Jim Melnick

Director of Global Threat Intelligence

 

Malicious Bots - An Exclusive Look Into the Cyber Criminal Underground of the Internet
 
Jim Melnick is co-author with Ken Dunham on a fascinating new book revealing exclusive new details into the botherder cyber criminal underground of the Internet .  Learn amazing details about some of the earliest botherders on the Internet and what is happening within the criminal underground in 2008.

Biography

Jim Melnick is the Director of Global Threat Intelligence at iSIGHT Partners, Inc., based in Dallas. He formerly served with iDefense/VeriSign, where he founded and managed the Weekly Threat Report, cited by Business Week in 2005 as providing "some of the most incisive analysis in the business, particularly about Russian hackers." Mr. Melnick is a recognized expert in threat intelligence and cyber crime issues as these relate to computer security, cited in such publications as the New York Times.   He has also done ground-breaking research on numerous Chinese hacker groups.

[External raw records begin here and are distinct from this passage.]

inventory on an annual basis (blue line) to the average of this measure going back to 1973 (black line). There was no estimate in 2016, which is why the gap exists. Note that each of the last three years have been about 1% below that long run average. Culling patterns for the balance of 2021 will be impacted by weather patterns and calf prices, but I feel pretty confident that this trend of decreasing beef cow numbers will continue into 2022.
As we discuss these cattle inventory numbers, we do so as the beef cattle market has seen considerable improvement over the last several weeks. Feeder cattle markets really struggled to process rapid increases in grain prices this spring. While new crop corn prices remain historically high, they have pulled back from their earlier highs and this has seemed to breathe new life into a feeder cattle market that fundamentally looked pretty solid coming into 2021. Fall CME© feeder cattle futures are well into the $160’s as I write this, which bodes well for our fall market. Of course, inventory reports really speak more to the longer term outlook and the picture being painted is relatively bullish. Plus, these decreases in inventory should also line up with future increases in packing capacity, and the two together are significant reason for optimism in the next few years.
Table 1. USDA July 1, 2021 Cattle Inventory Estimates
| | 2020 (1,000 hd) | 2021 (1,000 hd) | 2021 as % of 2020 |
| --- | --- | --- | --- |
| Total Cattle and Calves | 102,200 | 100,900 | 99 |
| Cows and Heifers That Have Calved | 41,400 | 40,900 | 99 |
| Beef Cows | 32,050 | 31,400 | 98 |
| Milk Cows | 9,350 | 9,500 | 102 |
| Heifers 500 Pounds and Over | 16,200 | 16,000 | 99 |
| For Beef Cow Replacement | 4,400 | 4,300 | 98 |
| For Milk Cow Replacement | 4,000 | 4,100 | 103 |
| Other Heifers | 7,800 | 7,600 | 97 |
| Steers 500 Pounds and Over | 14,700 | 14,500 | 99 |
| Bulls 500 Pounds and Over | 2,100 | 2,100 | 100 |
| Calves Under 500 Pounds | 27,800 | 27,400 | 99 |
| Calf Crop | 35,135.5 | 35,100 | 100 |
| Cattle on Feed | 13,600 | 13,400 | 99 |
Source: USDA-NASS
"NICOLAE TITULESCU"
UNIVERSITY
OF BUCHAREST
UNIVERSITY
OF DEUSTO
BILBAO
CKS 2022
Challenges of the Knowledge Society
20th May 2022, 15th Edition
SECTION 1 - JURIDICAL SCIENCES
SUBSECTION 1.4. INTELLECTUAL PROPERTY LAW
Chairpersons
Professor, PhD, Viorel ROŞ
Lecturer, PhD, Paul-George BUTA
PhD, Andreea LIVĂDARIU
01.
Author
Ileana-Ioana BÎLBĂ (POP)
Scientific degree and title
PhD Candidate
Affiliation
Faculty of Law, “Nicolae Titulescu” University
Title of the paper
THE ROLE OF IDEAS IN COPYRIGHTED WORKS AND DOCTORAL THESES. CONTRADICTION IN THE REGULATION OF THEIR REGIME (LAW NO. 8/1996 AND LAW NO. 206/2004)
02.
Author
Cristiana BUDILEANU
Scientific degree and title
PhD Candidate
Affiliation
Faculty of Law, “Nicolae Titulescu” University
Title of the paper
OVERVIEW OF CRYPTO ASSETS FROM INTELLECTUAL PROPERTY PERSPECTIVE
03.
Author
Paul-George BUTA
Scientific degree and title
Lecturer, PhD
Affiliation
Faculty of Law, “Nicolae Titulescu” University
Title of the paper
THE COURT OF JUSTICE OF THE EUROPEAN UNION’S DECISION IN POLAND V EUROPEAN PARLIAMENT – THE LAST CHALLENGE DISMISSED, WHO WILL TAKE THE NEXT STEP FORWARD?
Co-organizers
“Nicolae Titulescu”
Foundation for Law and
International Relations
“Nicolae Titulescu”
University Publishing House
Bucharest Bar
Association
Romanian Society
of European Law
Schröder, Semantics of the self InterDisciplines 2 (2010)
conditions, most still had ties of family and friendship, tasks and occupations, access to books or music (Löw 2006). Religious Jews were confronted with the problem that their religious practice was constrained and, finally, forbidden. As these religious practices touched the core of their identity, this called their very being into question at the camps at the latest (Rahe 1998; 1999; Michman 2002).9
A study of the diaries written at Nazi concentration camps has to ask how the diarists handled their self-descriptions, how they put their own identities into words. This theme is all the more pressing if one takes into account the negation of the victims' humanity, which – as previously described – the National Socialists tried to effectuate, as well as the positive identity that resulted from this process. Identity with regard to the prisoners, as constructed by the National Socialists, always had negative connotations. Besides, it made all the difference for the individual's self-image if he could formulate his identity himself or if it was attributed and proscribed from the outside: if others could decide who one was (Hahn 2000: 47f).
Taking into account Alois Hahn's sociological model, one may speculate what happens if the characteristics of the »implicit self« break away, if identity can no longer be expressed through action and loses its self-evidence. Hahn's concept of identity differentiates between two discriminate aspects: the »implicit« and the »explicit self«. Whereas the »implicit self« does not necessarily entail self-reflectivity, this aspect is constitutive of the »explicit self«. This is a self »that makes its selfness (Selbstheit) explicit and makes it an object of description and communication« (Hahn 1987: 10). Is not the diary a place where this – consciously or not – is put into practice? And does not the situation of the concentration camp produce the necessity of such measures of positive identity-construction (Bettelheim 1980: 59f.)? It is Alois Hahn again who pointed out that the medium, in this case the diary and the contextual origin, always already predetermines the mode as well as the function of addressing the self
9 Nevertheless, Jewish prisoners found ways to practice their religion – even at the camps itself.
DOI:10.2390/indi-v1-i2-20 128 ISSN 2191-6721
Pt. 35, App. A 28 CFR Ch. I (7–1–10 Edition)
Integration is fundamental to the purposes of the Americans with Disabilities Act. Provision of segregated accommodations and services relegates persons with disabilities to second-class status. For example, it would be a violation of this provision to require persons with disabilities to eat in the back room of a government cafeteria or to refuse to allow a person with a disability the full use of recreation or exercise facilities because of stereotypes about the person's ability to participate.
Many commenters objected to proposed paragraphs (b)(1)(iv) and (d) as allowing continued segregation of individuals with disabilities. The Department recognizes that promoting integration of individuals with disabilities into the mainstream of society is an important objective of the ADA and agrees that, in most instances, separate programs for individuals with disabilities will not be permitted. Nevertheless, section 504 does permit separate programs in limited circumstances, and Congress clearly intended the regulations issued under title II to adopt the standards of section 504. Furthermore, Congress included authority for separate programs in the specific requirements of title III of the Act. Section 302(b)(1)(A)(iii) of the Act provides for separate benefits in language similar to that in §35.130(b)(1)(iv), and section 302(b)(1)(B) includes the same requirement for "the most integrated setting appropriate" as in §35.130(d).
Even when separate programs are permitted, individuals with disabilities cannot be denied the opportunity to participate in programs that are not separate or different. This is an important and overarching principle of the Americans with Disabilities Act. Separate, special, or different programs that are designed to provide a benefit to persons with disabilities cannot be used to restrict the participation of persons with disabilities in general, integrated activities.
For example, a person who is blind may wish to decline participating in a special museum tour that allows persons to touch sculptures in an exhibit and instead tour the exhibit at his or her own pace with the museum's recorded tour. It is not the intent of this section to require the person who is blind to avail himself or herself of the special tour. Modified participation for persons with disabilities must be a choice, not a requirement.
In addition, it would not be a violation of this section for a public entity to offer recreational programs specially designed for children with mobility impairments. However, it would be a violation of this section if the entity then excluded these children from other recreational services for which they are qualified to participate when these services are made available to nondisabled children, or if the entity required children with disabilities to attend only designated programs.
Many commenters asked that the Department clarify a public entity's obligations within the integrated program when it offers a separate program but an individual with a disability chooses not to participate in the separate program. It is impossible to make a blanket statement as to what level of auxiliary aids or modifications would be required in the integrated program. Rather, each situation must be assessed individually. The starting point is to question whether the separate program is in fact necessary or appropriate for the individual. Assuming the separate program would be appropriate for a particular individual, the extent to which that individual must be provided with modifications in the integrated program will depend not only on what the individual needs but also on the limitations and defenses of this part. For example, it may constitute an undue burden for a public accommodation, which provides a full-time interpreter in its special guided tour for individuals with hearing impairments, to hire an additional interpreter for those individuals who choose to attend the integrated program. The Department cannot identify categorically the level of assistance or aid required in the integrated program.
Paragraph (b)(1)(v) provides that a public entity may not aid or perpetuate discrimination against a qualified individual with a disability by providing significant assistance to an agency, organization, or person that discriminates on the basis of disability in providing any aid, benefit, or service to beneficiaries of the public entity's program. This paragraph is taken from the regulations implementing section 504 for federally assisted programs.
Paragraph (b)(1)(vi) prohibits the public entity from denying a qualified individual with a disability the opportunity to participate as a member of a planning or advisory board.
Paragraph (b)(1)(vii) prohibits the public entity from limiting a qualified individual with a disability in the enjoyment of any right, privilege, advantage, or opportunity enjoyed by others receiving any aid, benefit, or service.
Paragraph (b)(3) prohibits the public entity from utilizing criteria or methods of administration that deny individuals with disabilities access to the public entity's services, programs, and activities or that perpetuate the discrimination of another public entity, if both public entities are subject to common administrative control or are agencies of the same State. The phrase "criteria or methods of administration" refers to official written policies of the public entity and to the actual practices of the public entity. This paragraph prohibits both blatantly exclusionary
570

He has a master’s degree in Russian area studies from Harvard University and a master’s in national security and strategic studies from the U.S. Naval War College. He served for 16 years as a civilian analyst in the U.S. Intelligence Community, first at Fort Bragg, North Carolina, and later with the Defense Intelligence Agency at the Pentagon in the Soviet political/military analysis division. During the Cold War, he briefed senior Defense Department leaders during many key events, including the fall of the Berlin Wall and the 1991 coup against former Soviet Communist leader Mikhail Gorbachev. He also once presented a special briefing at the White House Situation Room during the Reagan presidency.  Prior to leaving government service in 2000, he received a Presidential Commission medal for his work on the Y2K problem on behalf of the National Intelligence Council.

His articles have appeared in Investor’s Business Daily, the Naval War College Review, The Journal of Slavic Military Studies and elsewhere. He retired as a Colonel in the US Army Reserves in 2006, where his last assignment was as the Officer-in-Charge of a joint Reserve unit supporting the Office of the Assistant Secretary of Defense for Networks and Information Integration at the Pentagon.